Some might argue the success of Chicken Shop Date is a slippery slope for the future of Black creative content and media as it relays a message that it’s acceptable for white people to gain fame and profit from a community they do not belong to and that is already disadvantaged. It’s arguable that Dimoldenberg’s formula has worked so well because she’s white and so when white commissioners, executives and producers recognise this strategy as having big money-making potential, they will start to see Black culture as an abundant goldmine at which to start chipping. It wouldn’t be the first time we have been used and abused by *that* demographic for monetary gain anyway. Commodified and consumed. Nothing new at all. 

It’s important for us to be able to have these conversations and critique this very unlevel playing field of an industry we are in. 
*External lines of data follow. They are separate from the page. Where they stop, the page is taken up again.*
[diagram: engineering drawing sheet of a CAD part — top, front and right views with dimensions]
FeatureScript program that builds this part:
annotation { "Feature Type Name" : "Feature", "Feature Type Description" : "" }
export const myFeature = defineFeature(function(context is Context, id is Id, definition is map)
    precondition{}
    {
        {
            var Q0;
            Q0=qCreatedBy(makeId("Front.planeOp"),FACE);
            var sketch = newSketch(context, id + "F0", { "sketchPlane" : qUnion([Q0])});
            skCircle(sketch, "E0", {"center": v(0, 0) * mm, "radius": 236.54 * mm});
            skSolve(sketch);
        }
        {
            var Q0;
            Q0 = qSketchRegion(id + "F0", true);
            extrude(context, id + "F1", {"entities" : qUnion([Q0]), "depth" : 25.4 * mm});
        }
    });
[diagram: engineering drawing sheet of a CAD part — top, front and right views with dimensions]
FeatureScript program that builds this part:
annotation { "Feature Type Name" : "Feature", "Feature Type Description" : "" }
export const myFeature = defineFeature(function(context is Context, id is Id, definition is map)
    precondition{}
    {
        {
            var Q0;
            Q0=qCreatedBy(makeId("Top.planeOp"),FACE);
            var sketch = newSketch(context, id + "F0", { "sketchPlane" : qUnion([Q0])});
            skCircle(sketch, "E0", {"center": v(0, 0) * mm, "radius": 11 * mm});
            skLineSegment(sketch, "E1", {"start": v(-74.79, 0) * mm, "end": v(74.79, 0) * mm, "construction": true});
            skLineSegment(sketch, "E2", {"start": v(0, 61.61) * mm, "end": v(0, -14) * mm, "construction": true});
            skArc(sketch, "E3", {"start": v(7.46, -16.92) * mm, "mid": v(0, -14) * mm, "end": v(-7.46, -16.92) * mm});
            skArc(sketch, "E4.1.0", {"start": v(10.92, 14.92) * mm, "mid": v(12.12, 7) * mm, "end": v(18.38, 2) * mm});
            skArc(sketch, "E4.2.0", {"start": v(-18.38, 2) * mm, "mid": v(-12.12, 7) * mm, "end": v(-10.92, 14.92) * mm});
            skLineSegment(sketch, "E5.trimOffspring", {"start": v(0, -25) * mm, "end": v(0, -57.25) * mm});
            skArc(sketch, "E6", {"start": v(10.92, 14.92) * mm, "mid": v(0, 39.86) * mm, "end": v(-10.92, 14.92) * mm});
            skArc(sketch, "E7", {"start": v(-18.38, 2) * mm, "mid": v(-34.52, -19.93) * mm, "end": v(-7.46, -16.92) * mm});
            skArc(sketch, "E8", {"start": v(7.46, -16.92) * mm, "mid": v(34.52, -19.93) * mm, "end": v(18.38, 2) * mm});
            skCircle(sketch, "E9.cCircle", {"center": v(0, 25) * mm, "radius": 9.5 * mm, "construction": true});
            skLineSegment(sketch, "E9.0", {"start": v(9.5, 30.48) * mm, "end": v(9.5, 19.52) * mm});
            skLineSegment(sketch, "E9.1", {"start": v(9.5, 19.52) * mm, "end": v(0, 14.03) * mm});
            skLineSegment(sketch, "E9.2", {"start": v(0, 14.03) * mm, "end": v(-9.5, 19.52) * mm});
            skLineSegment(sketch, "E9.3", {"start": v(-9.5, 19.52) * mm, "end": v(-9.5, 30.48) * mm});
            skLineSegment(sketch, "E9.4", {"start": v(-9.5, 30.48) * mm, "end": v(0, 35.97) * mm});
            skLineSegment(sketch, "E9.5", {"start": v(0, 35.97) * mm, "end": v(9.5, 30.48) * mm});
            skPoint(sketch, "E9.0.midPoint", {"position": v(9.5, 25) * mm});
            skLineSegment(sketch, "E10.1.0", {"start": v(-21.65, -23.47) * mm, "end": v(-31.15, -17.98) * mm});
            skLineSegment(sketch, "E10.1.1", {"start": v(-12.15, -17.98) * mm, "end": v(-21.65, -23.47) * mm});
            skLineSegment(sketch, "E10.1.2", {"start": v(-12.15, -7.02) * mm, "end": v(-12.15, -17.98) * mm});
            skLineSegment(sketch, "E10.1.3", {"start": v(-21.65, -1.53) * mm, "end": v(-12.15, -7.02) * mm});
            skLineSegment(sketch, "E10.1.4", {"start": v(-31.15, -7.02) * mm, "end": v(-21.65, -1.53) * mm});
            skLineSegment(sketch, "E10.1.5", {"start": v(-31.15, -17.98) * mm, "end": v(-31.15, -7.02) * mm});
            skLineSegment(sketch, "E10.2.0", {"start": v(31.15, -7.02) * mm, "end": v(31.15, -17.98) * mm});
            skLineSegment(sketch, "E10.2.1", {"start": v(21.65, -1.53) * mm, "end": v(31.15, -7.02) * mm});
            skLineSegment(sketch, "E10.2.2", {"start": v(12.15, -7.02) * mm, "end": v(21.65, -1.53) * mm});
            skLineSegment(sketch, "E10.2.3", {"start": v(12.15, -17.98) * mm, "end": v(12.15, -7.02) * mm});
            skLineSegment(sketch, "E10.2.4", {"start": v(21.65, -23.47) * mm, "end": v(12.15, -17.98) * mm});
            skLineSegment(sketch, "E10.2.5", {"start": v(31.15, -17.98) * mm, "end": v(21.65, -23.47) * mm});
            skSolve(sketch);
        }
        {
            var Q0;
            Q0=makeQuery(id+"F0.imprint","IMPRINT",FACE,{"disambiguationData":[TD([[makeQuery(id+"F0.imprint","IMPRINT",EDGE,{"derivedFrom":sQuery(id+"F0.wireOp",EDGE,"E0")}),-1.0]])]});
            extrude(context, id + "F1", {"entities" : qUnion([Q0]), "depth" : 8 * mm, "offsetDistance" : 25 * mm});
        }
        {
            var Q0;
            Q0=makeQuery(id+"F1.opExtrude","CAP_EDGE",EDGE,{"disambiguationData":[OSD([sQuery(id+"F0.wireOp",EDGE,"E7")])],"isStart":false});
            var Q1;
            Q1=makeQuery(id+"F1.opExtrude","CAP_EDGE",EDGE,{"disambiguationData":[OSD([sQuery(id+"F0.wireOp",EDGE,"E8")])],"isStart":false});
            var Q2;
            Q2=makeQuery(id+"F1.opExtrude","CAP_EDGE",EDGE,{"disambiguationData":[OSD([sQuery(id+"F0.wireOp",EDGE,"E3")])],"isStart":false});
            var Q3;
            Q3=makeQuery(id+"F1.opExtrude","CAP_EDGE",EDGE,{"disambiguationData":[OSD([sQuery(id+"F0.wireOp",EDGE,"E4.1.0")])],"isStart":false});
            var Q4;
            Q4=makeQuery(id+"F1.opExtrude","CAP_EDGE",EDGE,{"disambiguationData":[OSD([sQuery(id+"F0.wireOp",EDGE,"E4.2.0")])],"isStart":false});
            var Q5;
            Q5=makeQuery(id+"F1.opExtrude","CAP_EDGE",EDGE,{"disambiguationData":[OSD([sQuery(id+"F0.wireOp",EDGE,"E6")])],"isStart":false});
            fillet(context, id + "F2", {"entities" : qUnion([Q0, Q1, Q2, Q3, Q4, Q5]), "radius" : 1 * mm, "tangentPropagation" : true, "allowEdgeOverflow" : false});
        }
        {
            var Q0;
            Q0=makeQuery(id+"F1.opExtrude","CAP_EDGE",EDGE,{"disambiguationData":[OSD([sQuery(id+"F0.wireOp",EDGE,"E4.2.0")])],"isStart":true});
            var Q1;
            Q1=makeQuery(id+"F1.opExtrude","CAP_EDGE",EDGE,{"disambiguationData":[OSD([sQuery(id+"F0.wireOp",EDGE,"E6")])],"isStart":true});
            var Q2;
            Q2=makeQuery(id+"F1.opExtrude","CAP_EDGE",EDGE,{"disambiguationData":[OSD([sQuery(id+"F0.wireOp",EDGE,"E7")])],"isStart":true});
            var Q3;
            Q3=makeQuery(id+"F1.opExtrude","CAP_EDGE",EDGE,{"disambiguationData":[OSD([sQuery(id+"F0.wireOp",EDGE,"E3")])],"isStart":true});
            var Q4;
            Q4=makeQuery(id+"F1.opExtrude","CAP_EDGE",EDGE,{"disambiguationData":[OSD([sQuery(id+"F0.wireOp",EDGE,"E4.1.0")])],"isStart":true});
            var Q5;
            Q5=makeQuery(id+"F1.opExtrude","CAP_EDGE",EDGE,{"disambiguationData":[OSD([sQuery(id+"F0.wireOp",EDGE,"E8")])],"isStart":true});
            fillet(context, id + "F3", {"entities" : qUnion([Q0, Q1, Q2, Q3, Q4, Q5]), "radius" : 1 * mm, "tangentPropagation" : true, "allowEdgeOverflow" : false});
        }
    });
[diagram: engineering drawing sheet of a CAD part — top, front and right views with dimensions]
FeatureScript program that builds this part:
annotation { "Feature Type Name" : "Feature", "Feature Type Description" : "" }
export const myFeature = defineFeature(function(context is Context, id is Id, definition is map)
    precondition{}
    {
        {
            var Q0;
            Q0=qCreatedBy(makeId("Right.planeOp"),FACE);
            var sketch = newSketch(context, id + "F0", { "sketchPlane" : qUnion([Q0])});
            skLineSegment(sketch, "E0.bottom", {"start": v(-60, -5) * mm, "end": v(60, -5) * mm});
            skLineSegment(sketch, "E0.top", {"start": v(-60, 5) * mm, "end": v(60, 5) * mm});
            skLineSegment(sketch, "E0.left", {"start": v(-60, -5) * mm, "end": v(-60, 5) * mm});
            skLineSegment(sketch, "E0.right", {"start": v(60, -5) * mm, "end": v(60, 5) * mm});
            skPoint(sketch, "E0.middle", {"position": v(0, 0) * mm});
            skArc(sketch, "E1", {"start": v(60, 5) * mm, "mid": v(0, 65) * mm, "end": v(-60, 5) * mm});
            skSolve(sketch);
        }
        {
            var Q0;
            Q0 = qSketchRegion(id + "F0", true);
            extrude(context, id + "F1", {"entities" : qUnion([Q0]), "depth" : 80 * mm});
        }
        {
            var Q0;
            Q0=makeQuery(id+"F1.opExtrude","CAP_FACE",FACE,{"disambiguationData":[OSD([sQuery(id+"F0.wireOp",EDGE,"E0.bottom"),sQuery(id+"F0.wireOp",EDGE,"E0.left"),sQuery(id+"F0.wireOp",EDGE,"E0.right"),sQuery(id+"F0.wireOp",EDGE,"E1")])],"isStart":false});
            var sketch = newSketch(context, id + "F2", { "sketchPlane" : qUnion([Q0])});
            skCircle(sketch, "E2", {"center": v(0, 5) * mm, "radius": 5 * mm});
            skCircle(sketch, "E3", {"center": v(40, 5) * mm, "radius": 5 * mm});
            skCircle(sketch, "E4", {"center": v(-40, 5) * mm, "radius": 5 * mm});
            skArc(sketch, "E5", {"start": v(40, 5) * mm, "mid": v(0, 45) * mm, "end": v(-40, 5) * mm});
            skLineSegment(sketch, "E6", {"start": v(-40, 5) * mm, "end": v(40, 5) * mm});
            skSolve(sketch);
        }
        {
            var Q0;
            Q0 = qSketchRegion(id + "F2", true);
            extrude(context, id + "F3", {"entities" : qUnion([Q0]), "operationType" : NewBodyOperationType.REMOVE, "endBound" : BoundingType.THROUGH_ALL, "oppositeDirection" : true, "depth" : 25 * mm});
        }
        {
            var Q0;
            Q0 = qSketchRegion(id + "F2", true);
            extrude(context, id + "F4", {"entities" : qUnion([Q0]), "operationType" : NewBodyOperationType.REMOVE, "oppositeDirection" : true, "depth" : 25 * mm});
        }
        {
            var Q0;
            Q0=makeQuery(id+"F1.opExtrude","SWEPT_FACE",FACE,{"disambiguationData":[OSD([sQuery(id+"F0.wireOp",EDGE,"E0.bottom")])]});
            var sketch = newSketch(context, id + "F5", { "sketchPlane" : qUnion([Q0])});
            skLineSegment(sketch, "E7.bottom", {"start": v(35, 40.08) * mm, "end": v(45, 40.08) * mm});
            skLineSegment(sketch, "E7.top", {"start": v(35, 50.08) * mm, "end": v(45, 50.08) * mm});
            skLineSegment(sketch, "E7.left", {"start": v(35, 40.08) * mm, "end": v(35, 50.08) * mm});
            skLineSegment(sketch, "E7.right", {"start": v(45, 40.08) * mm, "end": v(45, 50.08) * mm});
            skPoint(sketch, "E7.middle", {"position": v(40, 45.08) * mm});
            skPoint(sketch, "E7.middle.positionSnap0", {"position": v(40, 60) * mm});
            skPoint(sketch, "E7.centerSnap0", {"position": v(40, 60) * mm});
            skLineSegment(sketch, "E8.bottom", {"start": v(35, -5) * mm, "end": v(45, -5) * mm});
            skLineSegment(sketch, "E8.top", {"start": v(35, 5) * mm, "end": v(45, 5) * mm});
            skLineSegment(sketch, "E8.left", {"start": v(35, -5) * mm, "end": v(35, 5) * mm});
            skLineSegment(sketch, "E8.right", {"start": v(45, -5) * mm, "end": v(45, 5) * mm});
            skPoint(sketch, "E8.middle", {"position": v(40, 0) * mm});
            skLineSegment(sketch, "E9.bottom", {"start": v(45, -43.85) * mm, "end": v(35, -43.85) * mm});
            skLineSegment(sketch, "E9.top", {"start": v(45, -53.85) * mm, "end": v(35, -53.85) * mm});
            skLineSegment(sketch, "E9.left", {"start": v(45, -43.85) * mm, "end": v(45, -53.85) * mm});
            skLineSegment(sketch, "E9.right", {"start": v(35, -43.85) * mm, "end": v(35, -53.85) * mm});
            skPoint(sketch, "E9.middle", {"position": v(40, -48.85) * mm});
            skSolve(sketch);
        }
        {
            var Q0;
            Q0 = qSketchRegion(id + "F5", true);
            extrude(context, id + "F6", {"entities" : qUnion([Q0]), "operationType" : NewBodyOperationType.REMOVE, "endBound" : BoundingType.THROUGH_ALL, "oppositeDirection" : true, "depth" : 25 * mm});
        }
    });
However, despite this criticism, Dimoldenberg is well aware of her white privilege and her position in these spaces. In an interview with Complex, she was asked about her take on these critiques of her being a white woman in a Black space and said:

 “I think it’s important to talk about these things. I feel a lot of responsibility to make sure what I’m doing is authentic and respectful. I’m also aware, part of the reason people like watching my videos is because they play off the humour that naturally occurs when two different cultures collide. I take my job in the scene that I’m working in very seriously. As I’ve said before, I’m very aware of my privileged position as a white woman, however, I hope I’m using it to fully support UK artists.” 

In another interview with BBC, she acknowledges that “People who aren’t white have to work harder to enter this space.” 
Defenders of  Dimoldenberg (you can find them here, here and here) say her critics have gone too far and view her position as ‘adjacent to’ rather than ‘in’ Black culture. Not only that, but people have argued that Dimoldenberg is just likeable; it’s not her fault that Black celebrities are choosing to go on her platform.
At the end of the day, no one is calling for her to be flogged or de-platformed, but it’s important for us to be able to have these conversations and critique this very unlevel playing field of an industry we are in. Perhaps it might not be such an issue if everybody was being fed, but it’s clear that some feel that there are too few seats at the table for a white person to take up a whole chair.